Nvidia stakes its claim in deep learning by making its GPUs easier to program

GPU maker Nvidia has been riding a wave of renewed relevancy lately as the popularity of deep learning continues to grow. Over the weekend, the company tried to capitalize even more on the craze by releasing a set of libraries called cuDNN that can be integrated directly into popular deep learning frameworks. Nvidia promises cuDNN will help users focus more on building deep neural networks and less on optimizing the performance of their hardware.

Deep learning has become very popular among large web companies, researchers and even numerous startups as a way to improve current artificial intelligence capabilities, specifically in fields such as computer vision, text analysis and speech recognition. Many of the popular approaches — especially in computer vision — run on graphics processing units (GPUs), each of which can contains thousands of cores, in order to speed up the compute-intensive algorithms without requiring racks full of standard CPUs.

Nvidia said cuDNN, which is based on the company’s CUDA parallel-programming language, can be integrated into several deep learning frameworks in a way that’s invisible to people building the models. An Nvidia spokesperson responded to my request for more information with the following explanation:

“We worked closely with the major machine learning frameworks, like Caffe, Theano and Torch7, to ensure they could quickly and seamlessly take advantage of the power of the GPU while leaving room for further innovation. For instance, the cuDNN integration in Caffe is invisible to the end-user, requiring a simple configuration change to enable this performance. These are the key elements of the “drop-in” design.

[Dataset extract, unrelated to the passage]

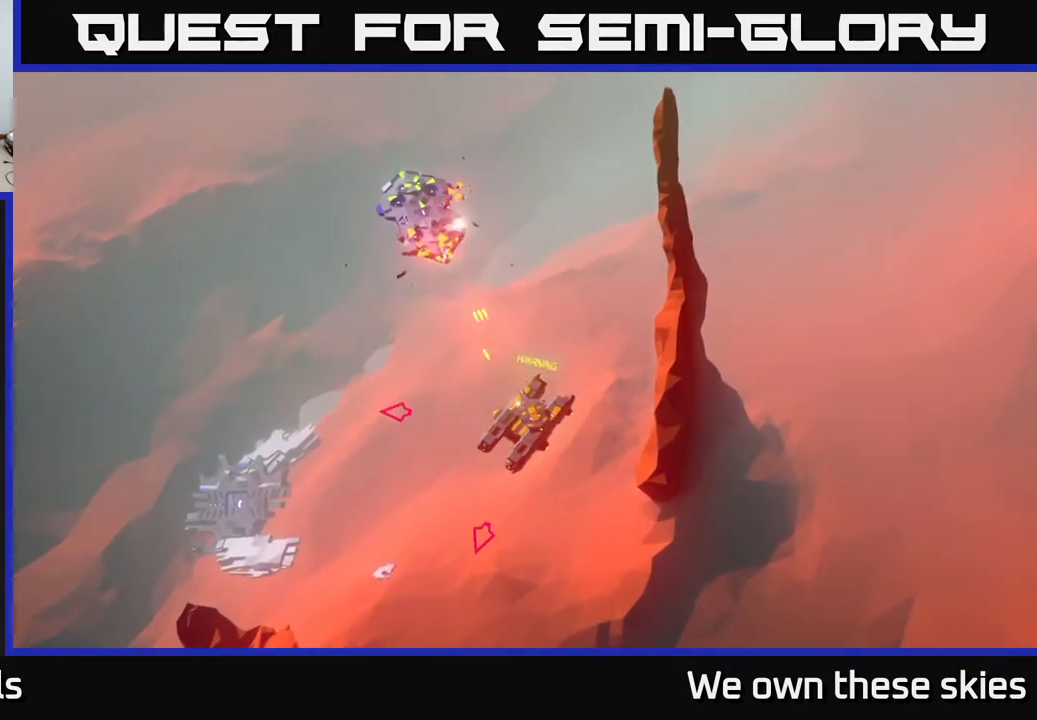
{"buttons": [], "left_stick": "center", "events": []}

“On a more technical level, cuDNN is a low level library that can be called from host-code without writing any CUDA code, much like our existing CUDA cuBLAS and cuFFT libraries. With cuDNN, we’re doing the work of optimizing the low-level routines used in these deep learning systems (e.g., convolutions) so that the people developing those systems need not spend their time doing so. Instead, they can focus their attention on the higher-level machine learning questions and advance the state of the art, while relying on us to make their code run faster with GPU accelerators.”

Credit: Nvidia
Credit: Nvidia

Nvidia is smart to embrace deep learning and machine learning, generally, as an avenue for future growth and a way to accomplish its longstanding goal of seeing GPUs used more widely for purposes other than rendering computer graphics. They have already been widely adopted among supercomputer architects, who often load up systems with GPUs in order to offload particular tasks that will run faster on GPUs than on CPUs.

However, a few factors might ultimately dampen the excitement over GPUs in the long run. One is the emergence of alternative architectures, such as those by IBM and a startup called Nervana Systems, built specifically to handle neural networks and deep learning workloads. Another is the possibility that existing processor architectures, including CPUs and FPGAs, will prove perfectly fine — if not better, in some cases — for running deep learning models.

And, finally, there’s the possibility that deep learning, at least at a fundamental level, will never reach mainstream proportions. Even if the algorithms do become ubiquitous in consumers’ lives, it’s conceivable many developers incorporating them into apps will be doing so via API or some other abstraction rather than building deep learning systems themselves. It’s called cloud computing.

Any spike in orders from cloud providers would certainly be good for Nvidia’s bottom line, but we’ve moved well past the glory days of a dedicated Intel processor for every application under the sun.